ジョージ・スタイナーが「脱領域の知性」としてあげた作家のうち、ボルヘスの自己翻訳についてはいまいちはっきりしたことがつかめず、『訳すのは「私」』では触れませんでした。
ボルヘスのスペイン語→英語の翻訳にかんしては、英訳者ノーマン・トマス・ディ=ジョバンニとの共同作業が知られていて、ジェイムズ・ウッダルの伝記を読んでも大きくとりあげられています。
ディ=ジョバンニは1968年にブエノスアイレスを訪れ、1971年に帰国するまでの間、ボルヘスと共訳作業をしていたようです。
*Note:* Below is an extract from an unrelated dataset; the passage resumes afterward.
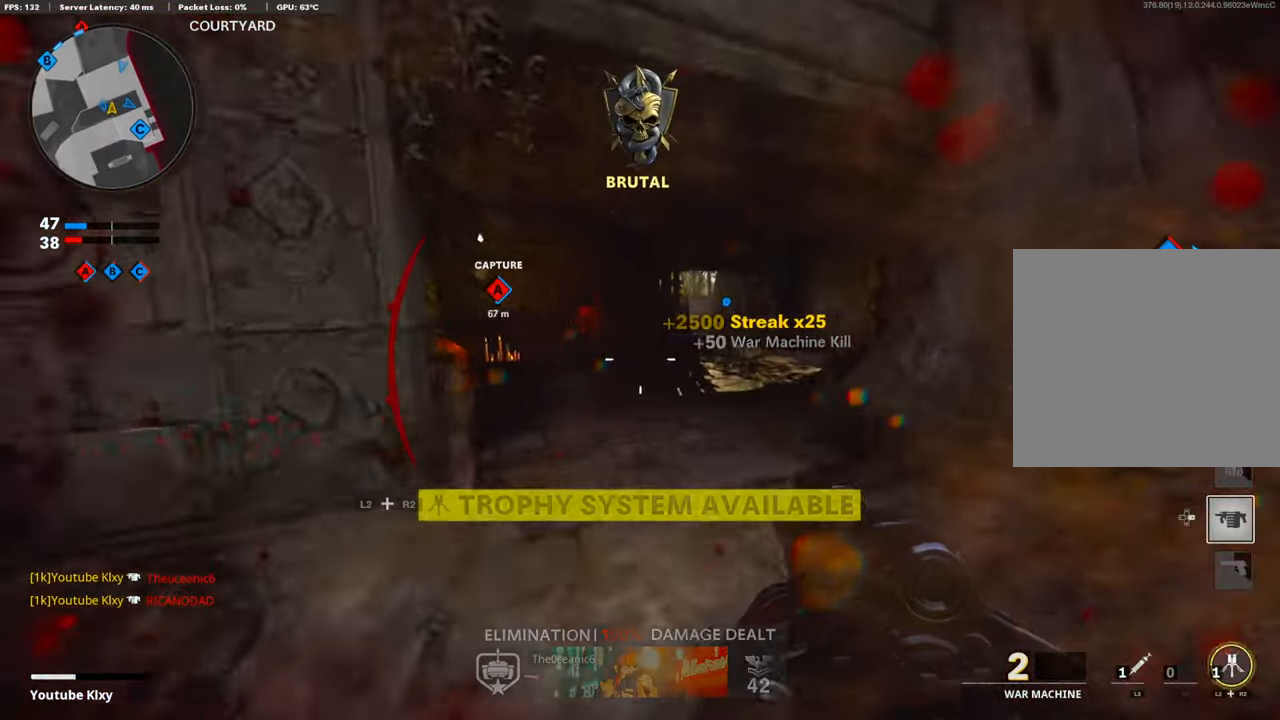
{"buttons": [], "left_stick": "up", "right_stick": "right", "events": [[100, "L3", "up"], [452, "right_stick", "right"]]}
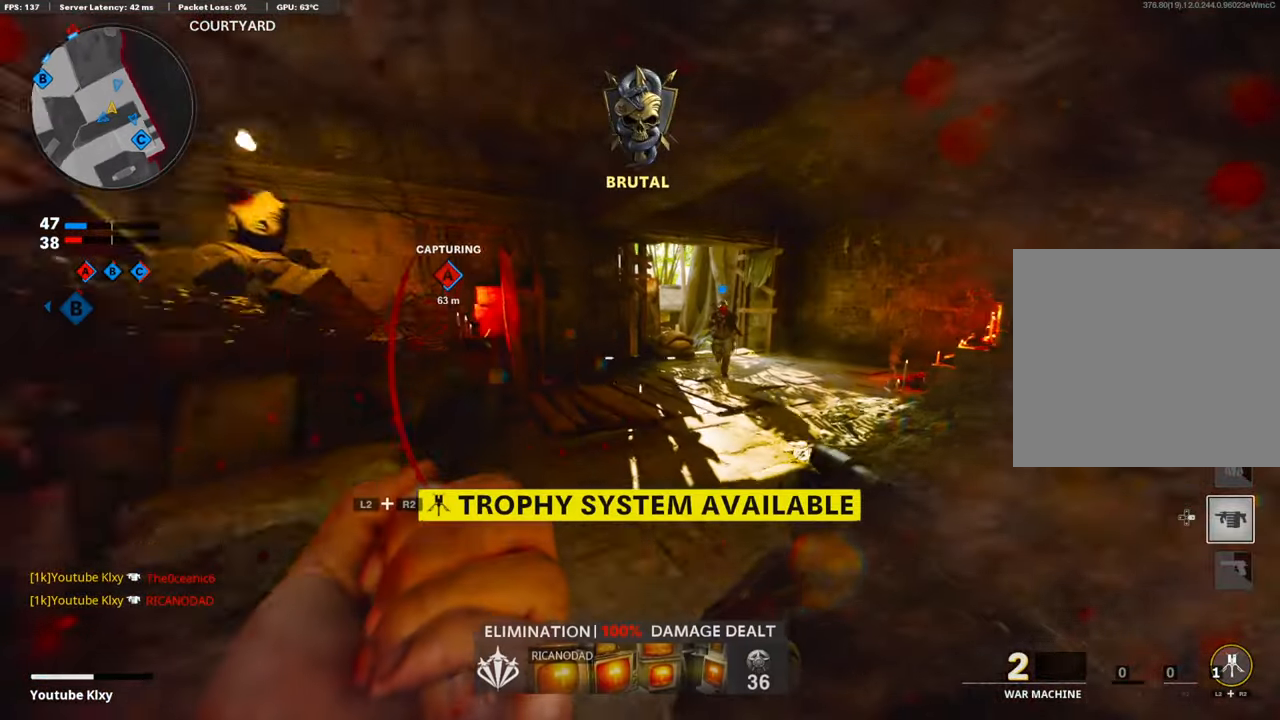
{"buttons": [], "left_stick": "down-left", "right_stick": "left", "events": [[234, "left_stick", "up-left"], [401, "left_stick", "down"], [401, "right_stick", "center"], [485, "left_stick", "down-left"], [501, "right_stick", "left"]]}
Efrain KristelのInvisible Works: Borges and Translationを読むと自己翻訳についても若干触れられていますが、それによれば、原作にたいしてかなり自由に訳すことを許した&積極的に改作したようです。そのため厳格な研究者から批判されることもあるとか。
ボルヘスはナボコフと違って翻訳について体系的な理論を論じたエッセイを残したわけではないのですが、最近岩波文庫になった『詩という仕事について』では「言葉の調べと翻訳」という詩の翻訳論を読むことができます。
こうしてみると、同じ「脱領域」作家でもナボコフとは対極にくる翻訳観を持っていたようです。まあ、もっとくわしく調べてみないとなんとも言えないですが……(というより、スペイン語が堪能な方に調べてほしいですが……)。